L’injustice princière a mis sa belle robe
Diamant de complaisance un peu langue de bois.
Tous les loups sont dehors mon rêve se dérobe
La lumière vacille il fait encore froid…
Que vaut le mot combat ? Une petite ligne
Dans un journal sans Ame où danse un dernier cygne.

Ferrat s’en est allé mon idole ma vie
Qui osera parler des terribles mouroirs
Qui perforent la vie en guise de bonsoir ?
Ferrat s’en est allé reste mon utopie.

Sous la nuit de brouillard quelques bateaux en rade
Reflet du souvenir viennent mouiller leurs ancres.
Passé qui vous dérange et qui fait tâche d’encre
A force de chanter notre Terre malade.

Ferrat s’en est allé que serai- je sans lui
Qui vint à ma rencontre ? Un tout petit frisson.
Il m’a donné des mots pour faire chaque nuit
De mes balbutiements de nouvelles moissons.
Dorénavant je sais que malgré mon air triste
Mes jours s’accorderont à mon cœur cithariste.

Ferrat s’en est allé.
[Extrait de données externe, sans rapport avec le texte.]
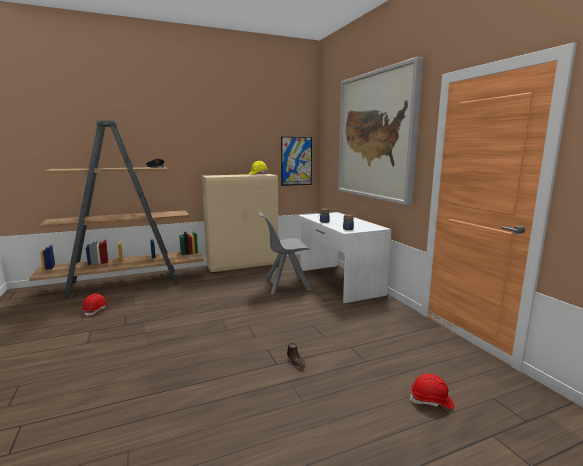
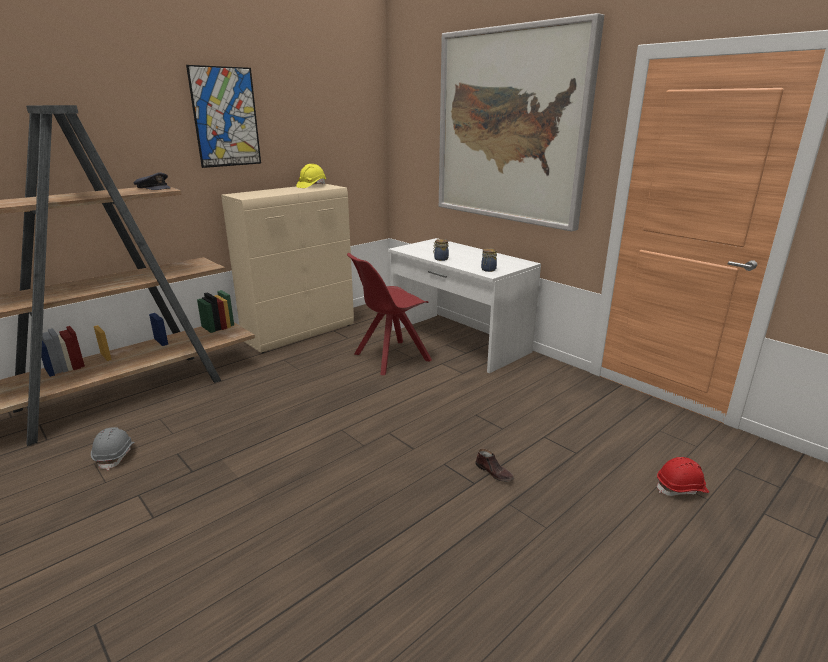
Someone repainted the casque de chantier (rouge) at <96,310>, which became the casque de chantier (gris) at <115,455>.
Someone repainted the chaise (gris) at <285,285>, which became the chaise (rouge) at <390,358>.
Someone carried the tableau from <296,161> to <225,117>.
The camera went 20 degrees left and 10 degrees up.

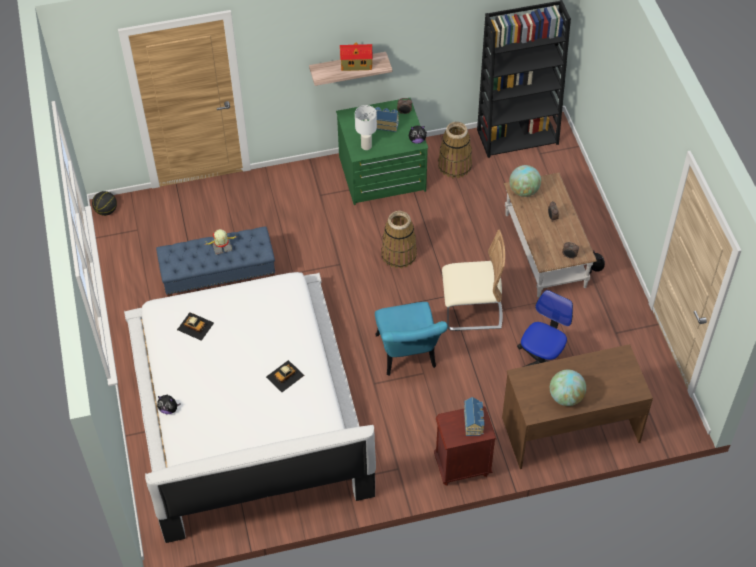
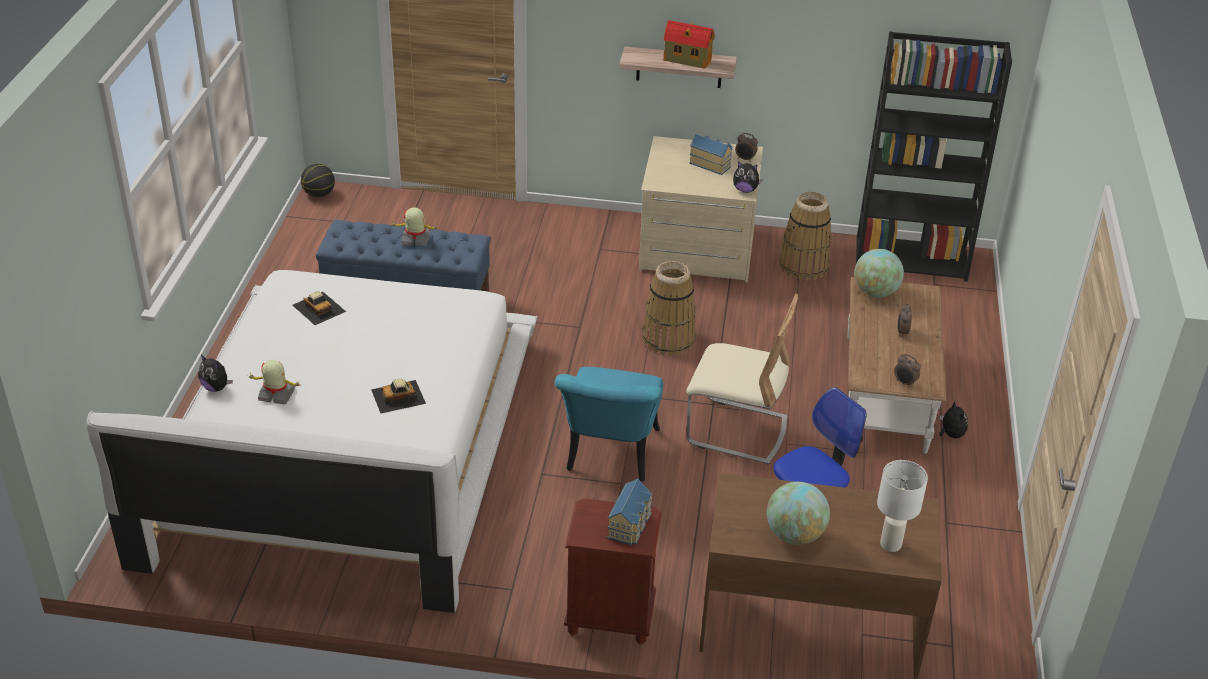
Someone repainted the commode (vert) at <382,174>, which became the commode (beige) at <697,250>.
Someone carried the lampe de table (blanc) from <366,146> to <891,544>.
Someone put down the robot jouet at <277,394>.
The camera went 20 degrees right and 15 degrees down.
Le sang de la Colombe
Ensanglante un recueil que je voulais finir
Avant le crépuscule. Une averse qui tombe
Blesse mon espérance et zèbre l’avenir.
Le fouet est de nouveau dans les mains du bourreau
Et l’on perçoit des cris derrière les barreaux.

Plus facile aujourd’hui de piétiner la Paix
Plus facile aujourd’hui d’encenser le mot guerre.
L’année le jour et l’heure ont du mal à jeter
Une poudre d’Amour sur autant de misère.

Passent les noirs corbeaux le poème est en feu.
Signe vite l’ami signe ton désaveu
Pour que naisse plus loin la douceur d’une rive
Qu’entre deux éclairs blancs sa beauté me poursuive.

Ferrat s’en est allé comme une fleur sur l’eau
Le silence du jour me paraît indécent.
Et si vivre n’était qu’un village en lambeaux
Où les wagons plombés «d’ils étaient vingt et cent »
Ne laissaient à l’espoir que ce cri poétique.

Peut être qu’après tout viendront d’autres musiques
Un demain de bleuets de roses d’azalées.
Et dans le grand bouquet de ces joies retrouvées
A l’endroit où le ciel s’est remis à rêver
Ferrat viendra rejoindre au cri d’Atacama
Le vol des grands oiseaux qui fêtent Neruda.